American Airlines to operate employee-only flights on 737 MAX
American Airlines (A1G) (AAL), which has a fleet of 24 Boeing 737 MAXs, is expected to be the first airline to fly the jet after its ungrounding. The airline has already scheduled regular flights from Miami and New York between December 29, 2020, and January 4, 2021.
In order to make customers more comfortable flying on board the 737 MAX, the company wants to ensure its employees first. American Airlines (A1G) (AAL) announced plans to operate five flights out of Dallas/Fort Worth on December 3, Miami on December 8 and 17, and New York LaGuardia on December 9 and 15, 2020. Miami and New York will be the first routes after the reintroduction of the MAX, while Dallas/Fort Worth is the company's base.
The flights are scheduled to last about an hour and are reserved for the employees of American Airlines (A1G) (AAL) or its wholly owned subsidiaries. In total, up to 860 employees will be able to take these flights, as the company’s 737 MAXs have 172 seats each.
“We know that restoring our customers’ confidence in the 737 MAX starts with ensuring our own team members are comfortable. That’s why, leading up to the aircraft’s return to scheduled service Dec. 29, we’ll operate five 737 MAX flights, exclusively for team members,” the company announced in a memo to employees.
American Airlines (A1G) (AAL) has previously announced plans to offer customers a tour of the aircraft before the beginning of regular flights. The tours would happen in Dallas/Fort Worth International Airport, LaGuardia and Miami, with the participation of pilots and mechanics.

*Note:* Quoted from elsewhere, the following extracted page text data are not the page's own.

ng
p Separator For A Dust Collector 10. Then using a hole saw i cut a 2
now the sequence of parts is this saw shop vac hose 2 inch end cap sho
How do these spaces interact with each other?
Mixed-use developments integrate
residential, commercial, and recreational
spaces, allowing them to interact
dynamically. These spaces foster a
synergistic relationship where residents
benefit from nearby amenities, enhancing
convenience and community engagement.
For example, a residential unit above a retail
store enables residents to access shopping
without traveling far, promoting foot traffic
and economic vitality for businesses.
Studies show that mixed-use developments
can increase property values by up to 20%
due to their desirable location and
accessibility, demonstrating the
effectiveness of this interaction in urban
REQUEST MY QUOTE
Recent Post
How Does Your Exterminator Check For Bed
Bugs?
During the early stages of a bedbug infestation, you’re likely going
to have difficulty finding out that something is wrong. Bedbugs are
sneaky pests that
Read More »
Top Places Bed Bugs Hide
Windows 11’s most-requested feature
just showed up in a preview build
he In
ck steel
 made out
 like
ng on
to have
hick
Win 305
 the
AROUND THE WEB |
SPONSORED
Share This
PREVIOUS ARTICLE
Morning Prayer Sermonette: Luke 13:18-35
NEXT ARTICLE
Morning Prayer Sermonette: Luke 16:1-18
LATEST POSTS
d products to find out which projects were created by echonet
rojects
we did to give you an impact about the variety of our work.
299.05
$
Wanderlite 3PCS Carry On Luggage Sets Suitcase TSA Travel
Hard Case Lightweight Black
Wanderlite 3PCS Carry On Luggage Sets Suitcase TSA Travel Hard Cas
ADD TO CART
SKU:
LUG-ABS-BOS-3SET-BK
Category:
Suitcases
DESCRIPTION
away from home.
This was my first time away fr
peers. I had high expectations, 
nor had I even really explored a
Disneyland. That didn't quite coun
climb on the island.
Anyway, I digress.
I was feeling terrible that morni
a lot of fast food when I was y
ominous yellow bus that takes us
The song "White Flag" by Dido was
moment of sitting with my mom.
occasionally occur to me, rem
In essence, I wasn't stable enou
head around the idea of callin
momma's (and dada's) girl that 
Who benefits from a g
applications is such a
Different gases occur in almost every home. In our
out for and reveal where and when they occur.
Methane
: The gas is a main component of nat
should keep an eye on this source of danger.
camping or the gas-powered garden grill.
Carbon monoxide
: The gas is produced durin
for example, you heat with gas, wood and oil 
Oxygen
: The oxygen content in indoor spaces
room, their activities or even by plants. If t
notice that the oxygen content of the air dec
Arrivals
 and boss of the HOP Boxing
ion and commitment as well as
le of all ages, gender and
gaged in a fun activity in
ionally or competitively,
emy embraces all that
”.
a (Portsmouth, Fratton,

On November 18, 2020, the Federal Aviation Administration (FAA) ungrounded the Boeing 737 MAX and allowed it to enter commercial service again after it was taken out of service in March 2019. The aircraft was grounded after two fatal crashes of Lion Air Flight 610 in October 2018 and Ethiopian Airlines Flight 302 in March 2019. Boeing has already delivered 387 jets to airlines around the world with another 395 in line.